James Middleton 'pushed' Catherine, Princess of Wales away during his mental health struggles

James Middleton struggled with his mental health for a number of ears credit:Bang Showbiz
James Middleton struggled with his mental health for a number of ears credit:Bang Showbiz

James Middleton "pushed" his sister Catherine, Princess of Wales away during his mental health struggles.

The 37-year-old entrepreneur - whose late dog Ella became his “reason to get up in the morning” in the years that he was at his lowest - was on the edge of taking his own life in years gone by but refused to even answer the phone to the royal, 42, or the rest of his family.

Writing in his memoir 'Meet Ella: The Dog Who Saved My Life' he said: "I contemplate ways of dying so I can get off the giddy roller-coaster that is sending me to the brink of madness. I cannot sleep because my mind is in tumult.

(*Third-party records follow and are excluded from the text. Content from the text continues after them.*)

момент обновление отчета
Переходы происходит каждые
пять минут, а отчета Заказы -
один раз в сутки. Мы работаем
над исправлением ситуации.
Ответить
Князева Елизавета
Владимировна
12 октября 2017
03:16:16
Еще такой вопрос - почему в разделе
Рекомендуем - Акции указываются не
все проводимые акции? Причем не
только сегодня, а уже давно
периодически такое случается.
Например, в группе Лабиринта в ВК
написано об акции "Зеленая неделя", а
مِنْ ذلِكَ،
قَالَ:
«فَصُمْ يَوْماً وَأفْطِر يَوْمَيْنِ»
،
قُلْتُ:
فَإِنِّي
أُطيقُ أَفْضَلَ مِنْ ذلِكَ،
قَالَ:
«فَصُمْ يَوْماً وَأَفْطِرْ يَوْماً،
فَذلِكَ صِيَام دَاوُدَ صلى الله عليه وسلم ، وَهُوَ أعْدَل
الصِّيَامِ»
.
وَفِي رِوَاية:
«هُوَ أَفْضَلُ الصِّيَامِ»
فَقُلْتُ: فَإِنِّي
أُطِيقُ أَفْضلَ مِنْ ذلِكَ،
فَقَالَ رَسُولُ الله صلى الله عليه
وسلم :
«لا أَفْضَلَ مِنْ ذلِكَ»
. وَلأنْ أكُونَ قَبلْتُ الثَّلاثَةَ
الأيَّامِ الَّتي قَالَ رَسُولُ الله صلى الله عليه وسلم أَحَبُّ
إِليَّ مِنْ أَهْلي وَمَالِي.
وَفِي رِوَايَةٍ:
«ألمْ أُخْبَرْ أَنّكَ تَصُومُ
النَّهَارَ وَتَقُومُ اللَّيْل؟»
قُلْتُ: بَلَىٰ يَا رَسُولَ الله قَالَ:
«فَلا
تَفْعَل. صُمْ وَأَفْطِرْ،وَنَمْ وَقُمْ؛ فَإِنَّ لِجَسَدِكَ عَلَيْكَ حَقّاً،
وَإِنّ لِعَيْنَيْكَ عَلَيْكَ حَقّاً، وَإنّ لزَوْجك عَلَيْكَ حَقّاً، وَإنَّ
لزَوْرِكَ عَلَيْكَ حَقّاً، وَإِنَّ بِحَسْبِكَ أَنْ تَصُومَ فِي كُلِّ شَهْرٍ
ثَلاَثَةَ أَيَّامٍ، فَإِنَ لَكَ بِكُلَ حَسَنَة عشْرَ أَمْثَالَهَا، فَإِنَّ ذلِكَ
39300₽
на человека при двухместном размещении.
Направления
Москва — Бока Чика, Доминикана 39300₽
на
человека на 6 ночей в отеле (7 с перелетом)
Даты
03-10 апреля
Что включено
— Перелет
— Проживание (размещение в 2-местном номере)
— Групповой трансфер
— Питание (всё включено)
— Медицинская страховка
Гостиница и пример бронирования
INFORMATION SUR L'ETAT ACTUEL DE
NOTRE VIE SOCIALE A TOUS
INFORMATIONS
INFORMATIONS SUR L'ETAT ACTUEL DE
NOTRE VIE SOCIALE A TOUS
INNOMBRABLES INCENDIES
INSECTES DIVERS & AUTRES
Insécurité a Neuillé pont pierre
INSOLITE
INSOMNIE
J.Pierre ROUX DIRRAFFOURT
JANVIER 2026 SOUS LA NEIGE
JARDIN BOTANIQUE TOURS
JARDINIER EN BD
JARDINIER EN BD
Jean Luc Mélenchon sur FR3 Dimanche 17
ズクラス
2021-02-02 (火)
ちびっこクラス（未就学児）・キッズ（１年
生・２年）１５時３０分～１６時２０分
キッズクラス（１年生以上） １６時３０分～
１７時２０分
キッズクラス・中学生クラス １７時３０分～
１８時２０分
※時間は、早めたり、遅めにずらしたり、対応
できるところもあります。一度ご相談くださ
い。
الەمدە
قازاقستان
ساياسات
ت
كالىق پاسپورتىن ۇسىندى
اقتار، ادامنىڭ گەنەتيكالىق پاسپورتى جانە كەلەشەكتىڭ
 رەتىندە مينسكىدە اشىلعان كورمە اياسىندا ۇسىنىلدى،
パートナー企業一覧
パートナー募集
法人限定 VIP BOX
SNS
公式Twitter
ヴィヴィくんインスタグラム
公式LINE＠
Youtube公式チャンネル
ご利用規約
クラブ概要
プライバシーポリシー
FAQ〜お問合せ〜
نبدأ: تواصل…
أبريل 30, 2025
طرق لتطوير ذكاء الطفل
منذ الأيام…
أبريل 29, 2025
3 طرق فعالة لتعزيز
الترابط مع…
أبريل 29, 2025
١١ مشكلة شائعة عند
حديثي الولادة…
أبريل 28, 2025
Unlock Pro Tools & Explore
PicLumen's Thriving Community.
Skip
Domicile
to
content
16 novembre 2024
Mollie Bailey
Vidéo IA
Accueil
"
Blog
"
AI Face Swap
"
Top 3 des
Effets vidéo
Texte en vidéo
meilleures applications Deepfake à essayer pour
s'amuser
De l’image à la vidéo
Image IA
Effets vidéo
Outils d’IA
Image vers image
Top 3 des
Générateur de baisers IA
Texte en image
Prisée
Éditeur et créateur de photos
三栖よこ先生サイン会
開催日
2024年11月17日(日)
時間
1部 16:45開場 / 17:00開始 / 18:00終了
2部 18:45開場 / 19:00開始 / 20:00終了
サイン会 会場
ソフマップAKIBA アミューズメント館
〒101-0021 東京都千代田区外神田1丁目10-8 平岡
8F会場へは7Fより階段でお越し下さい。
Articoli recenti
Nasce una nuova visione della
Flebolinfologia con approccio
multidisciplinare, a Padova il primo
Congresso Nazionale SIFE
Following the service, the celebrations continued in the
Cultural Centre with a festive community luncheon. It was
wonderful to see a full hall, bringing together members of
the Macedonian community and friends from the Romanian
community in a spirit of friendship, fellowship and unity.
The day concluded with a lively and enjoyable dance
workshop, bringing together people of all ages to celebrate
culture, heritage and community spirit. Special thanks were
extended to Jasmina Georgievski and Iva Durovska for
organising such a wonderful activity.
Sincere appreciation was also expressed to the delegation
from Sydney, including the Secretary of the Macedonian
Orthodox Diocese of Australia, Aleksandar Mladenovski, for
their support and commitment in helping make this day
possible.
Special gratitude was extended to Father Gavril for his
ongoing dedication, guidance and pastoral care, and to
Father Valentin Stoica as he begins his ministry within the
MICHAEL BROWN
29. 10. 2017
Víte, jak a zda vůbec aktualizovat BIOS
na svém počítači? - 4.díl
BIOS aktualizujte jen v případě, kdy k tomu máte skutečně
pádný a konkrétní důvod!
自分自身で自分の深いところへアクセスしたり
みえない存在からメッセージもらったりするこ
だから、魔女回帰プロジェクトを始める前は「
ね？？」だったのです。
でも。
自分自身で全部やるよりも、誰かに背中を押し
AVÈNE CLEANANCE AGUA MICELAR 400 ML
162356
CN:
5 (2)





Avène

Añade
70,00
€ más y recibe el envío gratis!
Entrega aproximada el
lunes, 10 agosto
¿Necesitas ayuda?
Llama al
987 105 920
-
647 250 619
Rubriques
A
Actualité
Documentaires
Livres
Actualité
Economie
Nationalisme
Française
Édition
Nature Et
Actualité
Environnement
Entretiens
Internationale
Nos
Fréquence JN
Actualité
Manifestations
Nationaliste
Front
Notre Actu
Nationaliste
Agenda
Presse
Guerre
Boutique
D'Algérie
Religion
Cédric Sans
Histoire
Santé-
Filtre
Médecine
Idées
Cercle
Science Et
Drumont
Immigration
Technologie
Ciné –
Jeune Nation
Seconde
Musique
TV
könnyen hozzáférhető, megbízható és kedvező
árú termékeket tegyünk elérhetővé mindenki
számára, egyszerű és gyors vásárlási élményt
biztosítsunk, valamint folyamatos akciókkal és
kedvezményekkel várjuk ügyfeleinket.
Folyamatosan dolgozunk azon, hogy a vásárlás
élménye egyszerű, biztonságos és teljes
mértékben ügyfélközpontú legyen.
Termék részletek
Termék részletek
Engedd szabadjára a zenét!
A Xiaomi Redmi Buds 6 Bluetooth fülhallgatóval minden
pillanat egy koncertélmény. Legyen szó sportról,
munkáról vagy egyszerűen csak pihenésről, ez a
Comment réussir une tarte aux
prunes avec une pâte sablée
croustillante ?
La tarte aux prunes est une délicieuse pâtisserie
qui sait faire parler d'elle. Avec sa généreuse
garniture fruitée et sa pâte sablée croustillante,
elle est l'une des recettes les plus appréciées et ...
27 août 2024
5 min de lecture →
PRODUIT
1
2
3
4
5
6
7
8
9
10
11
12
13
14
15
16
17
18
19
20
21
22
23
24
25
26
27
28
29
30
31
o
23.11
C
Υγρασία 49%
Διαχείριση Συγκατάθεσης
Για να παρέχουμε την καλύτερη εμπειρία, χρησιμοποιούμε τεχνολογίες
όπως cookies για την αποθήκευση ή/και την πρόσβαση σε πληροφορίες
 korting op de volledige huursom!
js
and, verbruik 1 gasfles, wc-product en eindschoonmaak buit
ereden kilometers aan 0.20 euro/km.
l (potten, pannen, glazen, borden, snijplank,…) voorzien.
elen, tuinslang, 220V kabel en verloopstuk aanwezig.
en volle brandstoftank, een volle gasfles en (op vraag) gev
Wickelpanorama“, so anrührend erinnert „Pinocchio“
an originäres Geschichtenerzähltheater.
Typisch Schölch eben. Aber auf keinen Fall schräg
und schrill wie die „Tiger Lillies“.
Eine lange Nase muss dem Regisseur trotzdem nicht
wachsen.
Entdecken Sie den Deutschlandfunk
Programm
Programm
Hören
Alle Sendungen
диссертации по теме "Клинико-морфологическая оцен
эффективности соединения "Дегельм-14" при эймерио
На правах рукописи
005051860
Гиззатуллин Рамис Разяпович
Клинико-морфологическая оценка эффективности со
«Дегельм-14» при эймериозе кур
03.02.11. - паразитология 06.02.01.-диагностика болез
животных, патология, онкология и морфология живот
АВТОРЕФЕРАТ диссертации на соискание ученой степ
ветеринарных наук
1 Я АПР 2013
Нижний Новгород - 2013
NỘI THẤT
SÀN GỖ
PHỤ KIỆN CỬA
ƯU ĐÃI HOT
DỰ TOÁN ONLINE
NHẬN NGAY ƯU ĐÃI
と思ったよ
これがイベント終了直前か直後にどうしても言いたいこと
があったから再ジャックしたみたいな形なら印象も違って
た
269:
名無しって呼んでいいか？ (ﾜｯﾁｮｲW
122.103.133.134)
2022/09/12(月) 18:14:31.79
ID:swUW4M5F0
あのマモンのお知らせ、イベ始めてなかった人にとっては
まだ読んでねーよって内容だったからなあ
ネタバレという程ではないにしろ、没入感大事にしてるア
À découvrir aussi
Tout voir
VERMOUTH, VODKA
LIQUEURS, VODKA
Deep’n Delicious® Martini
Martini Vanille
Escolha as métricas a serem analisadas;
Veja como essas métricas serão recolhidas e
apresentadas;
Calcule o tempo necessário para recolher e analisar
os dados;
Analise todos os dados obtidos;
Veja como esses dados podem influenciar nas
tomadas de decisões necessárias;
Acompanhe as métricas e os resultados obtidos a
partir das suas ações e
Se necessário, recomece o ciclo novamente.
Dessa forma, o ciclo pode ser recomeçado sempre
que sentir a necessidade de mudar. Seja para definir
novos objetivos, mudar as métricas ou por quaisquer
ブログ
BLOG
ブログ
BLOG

"The insomnia is dizzying. I am utterly exhausted. I feel misunderstood; a complete failure. I wouldn’t wish the sense of worthlessness and desperation, the isolation and loneliness, on my worst enemy. I think I’m going crazy.

"Yet I know I am privileged; fortunate, too, to have a loving and close-knit family — Mum and Dad, my sisters Catherine and Pippa, their husbands William and James — but I push them all away.

"I do not answer their phone calls. Emails remain ignored. Invitations to visit go unheeded. I hide behind a double-locked door, unreachable."

But James - whose sister is married to Prince William and has Prince George, 11, nine, and six-year-old Prince Louis with him - then recalled that it was his beloved dog who would save him time and time again.

He said: "I haul myself back from the brink, slowly climb down the ladder and stroke Ella’s silky head. She is the reason I do not take that fatal leap. She is Ella, the dog who saved my life."

James previously noted that his black spaniel - who passed away in January 2023 at the age of 15 following a short illness - seemed to know he was struggling and tried to "encourage" him along the way.

He told OK! Magazine: "My dog Ella, in particular, was my reason to get up in the morning, my reason to get dressed and go outside and go for a walk - even if it was pouring with rain

“You go outside for 10 or 15 minutes, get that fresh air and you suddenly forget what was traumatising you.

“That respite from the thing that was banging away in my mind and causing me to not function properly was unintentionally helped by Ella and the rest of my dogs.”

I think Ella knew that I was not functioning to my full capacity and she was trying to give little encouraging signs to look after myself because I had a responsibility to look after her too. I do think [the dogs] played such an important role to the point that I do think they saved my life."